Não se distanciando muito das ideias freudianas, outras teorias (Nielsen & Lara-Carrasco, 2007; Revonsuo, 2000; Revonsuo et al., 2015) consideram o sonho uma simulação da vida de vigília, onde sobretudo as memórias de situações desafiadoras ou ameaçadoras são processadas. O sonho permite ao sonhador enfrentar suas ameaças, encenar relações interpessoais, e o expõe a experiências emocionalmente negativas. Ao permitir que isso ocorra num ambiente seguro (no sonho), o indivíduo pode desenvolver habilidades e estratégias para enfrentar os seus desafios.
Na terapia, os pacientes costumam apresentar os sonhos marcantes, aqueles sonhos que os deixaram intrigados.
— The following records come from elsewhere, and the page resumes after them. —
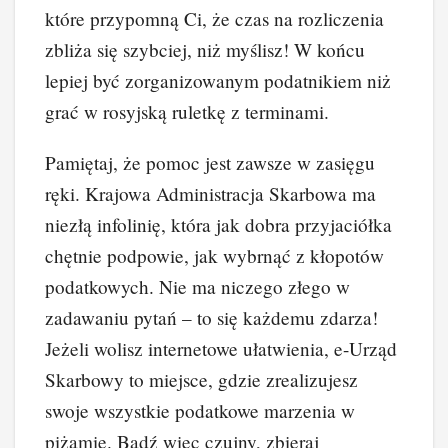
które przypomną Ci, że czas na rozliczenia
zbliża się szybciej, niż myślisz! W końcu
lepiej być zorganizowanym podatnikiem niż
grać w rosyjską ruletkę z terminami.
Pamiętaj, że pomoc jest zawsze w zasięgu
ręki. Krajowa Administracja Skarbowa ma
niezłą infolinię, która jak dobra przyjaciółka
chętnie podpowie, jak wybrnąć z kłopotów
podatkowych. Nie ma niczego złego w
zadawaniu pytań – to się każdemu zdarza!
Jeżeli wolisz internetowe ułatwienia, e-Urząd
Skarbowy to miejsce, gdzie zrealizujesz
swoje wszystkie podatkowe marzenia w
piżamie. Bądź więc czujny, zbieraj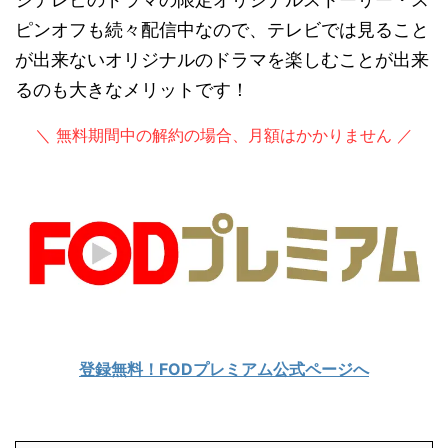
ピンオフも続々配信中なので、テレビでは見ること
が出来ないオリジナルのドラマを楽しむことが出来
るのも大きなメリットです！
＼ 無料期間中の解約の場合、月額はかかりません ／
登録無料！FODプレミアム公式ページへ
Entretanto, os demais sonhos não devem ser desvalorizados. O sonho pode nos revelar o mundo interno do paciente. A interpretação de um sonho, na psicoterapia, é feita em conjunto com o paciente. É importante que o paciente consiga analisar a sua experiência onírica, refletindo sobre os possíveis significados. Cabe ao terapeuta acompanhar o paciente nesse caminho, o ajudando a identificar emoções e conflitos que possam estar por trás do sonho – dessa tentativa de processar eventos, pensamentos e afetos evitados. A análise dos sonhos pode contribuir para a transformação do paciente, assim como pode refletir a sua evolução ao longo do processo terapêutico. Como disse Freud (1900, p. 608):
“A interpretação dos sonhos é o caminho real que leva ao conhecimento das atividades inconscientes da mente”.
Referências:
Freud, S. (1900-1901). The Interpretation of Dreams; And, On Dreams (Standard Edition, Vol. IV and V.). Hogarth Press, 1978.
Nielsen, T., & Lara-Carrasco, J. (2007). Nightmares, dreaming, and emotion regulation: A review. In D. Barrett & P. McNamara (Eds.), The new science of dreaming: Vol. 2. Content, recall, and personality correlates (pp. 253–284). Praeger Publishers/ Greenwood Publishing Group.